**Work to complete**
Note each line in the data holding the string "credits" and report it.

**Data section**
━━━━
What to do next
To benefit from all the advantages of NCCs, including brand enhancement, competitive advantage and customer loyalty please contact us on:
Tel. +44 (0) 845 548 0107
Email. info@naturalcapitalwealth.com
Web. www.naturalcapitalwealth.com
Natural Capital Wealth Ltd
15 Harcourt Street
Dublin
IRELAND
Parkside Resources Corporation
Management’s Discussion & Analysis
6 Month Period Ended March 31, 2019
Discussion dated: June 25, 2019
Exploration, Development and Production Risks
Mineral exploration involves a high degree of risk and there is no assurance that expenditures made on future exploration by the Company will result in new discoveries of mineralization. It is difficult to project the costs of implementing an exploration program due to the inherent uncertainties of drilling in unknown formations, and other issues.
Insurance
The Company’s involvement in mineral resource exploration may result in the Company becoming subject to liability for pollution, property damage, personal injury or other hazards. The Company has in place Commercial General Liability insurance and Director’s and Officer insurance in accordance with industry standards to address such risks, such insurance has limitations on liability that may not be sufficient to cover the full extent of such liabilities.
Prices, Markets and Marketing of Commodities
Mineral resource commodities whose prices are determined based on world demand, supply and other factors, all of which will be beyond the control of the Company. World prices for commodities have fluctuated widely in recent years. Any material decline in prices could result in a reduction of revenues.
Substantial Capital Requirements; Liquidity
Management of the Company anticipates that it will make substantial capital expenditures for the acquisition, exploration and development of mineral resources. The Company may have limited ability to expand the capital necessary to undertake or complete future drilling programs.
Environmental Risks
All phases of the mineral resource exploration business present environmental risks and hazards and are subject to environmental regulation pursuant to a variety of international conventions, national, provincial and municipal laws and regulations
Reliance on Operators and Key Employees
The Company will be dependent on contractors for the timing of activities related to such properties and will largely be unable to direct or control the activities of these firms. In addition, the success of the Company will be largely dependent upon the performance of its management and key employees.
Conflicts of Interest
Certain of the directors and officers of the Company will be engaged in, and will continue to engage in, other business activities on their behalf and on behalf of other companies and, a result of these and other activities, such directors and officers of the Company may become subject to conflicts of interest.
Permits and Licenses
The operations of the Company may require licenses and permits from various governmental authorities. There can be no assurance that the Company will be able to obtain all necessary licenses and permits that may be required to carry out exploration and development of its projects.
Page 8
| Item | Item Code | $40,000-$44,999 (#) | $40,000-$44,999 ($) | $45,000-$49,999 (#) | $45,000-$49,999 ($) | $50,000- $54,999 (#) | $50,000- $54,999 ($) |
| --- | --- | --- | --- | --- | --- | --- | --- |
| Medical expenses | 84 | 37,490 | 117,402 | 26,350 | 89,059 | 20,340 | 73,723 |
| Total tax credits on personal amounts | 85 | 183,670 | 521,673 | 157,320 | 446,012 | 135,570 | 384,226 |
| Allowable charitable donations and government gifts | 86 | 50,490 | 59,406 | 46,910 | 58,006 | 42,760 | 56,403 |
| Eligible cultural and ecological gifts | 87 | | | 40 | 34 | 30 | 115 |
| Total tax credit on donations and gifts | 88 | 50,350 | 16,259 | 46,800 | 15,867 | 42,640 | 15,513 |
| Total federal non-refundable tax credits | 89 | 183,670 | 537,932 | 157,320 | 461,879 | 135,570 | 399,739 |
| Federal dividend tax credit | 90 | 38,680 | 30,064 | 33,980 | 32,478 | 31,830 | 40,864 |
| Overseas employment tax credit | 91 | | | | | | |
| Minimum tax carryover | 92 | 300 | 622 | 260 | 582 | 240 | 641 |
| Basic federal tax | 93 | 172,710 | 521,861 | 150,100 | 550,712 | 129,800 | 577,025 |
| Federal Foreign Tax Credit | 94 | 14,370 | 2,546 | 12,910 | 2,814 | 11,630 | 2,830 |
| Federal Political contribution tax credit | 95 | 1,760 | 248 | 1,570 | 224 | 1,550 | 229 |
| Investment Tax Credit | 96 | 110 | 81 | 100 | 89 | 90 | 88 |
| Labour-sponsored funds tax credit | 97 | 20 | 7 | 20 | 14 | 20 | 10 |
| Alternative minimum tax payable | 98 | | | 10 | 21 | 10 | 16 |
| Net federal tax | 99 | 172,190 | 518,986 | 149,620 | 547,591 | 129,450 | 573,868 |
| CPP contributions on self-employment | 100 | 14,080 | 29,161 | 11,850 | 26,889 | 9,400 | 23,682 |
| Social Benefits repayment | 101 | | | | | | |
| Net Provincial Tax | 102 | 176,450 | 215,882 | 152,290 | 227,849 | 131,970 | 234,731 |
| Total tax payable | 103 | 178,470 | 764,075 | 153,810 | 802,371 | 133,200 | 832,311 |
━━━━
**Result for this task**
| Total tax credits on personal amounts | 85 | 183,670 | 521,673 | 157,320 | 446,012 | 135,570 | 384,226 |
| Total federal non-refundable tax credits | 89 | 183,670 | 537,932 | 157,320 | 461,879 | 135,570 | 399,739 |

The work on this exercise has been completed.